WHAT TO WORK ON:
Repeat the records below exactly, leaving out every picture.

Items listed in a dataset
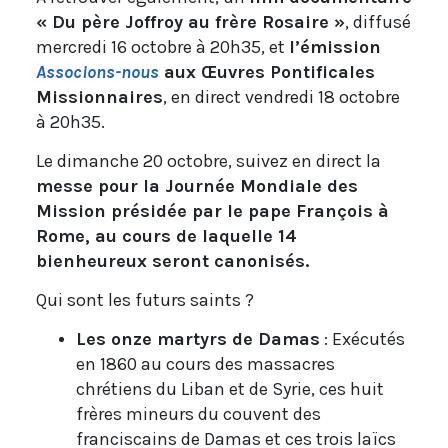
« Du père Joffroy au frère Rosaire »
, diffusé
mercredi 16 octobre à 20h35, et
l’émission
Associons-nous
aux Œuvres Pontificales
Missionnaires
, en direct vendredi 18 octobre
à 20h35.
Le dimanche 20 octobre, suivez en direct la
messe pour la Journée Mondiale des
Mission présidée par le pape François à
Rome, au cours de laquelle 14
bienheureux seront canonisés.
Qui sont les futurs saints ?
Les onze martyrs de Damas
: Exécutés
en 1860 au cours des massacres
chrétiens du Liban et de Syrie, ces huit
frères mineurs du couvent des
franciscains de Damas et ces trois laïcs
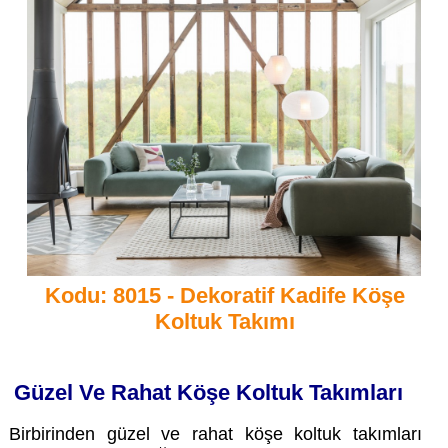
Kodu: 8015 - Dekoratif Kadife Köşe
Koltuk Takımı
Güzel Ve Rahat Köşe Koltuk Takımları
Birbirinden güzel ve rahat köşe koltuk takımları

WRITTEN RESPONSE:
« Du père Joffroy au frère Rosaire »
, diffusé
mercredi 16 octobre à 20h35, et
l’émission
Associons-nous
aux Œuvres Pontificales
Missionnaires
, en direct vendredi 18 octobre
à 20h35.
Le dimanche 20 octobre, suivez en direct la
messe pour la Journée Mondiale des
Mission présidée par le pape François à
Rome, au cours de laquelle 14
bienheureux seront canonisés.
Qui sont les futurs saints ?
Les onze martyrs de Damas
: Exécutés
en 1860 au cours des massacres
chrétiens du Liban et de Syrie, ces huit
frères mineurs du couvent des
franciscains de Damas et ces trois laïcs
Kodu: 8015 - Dekoratif Kadife Köşe
Koltuk Takımı
Güzel Ve Rahat Köşe Koltuk Takımları
Birbirinden güzel ve rahat köşe koltuk takımları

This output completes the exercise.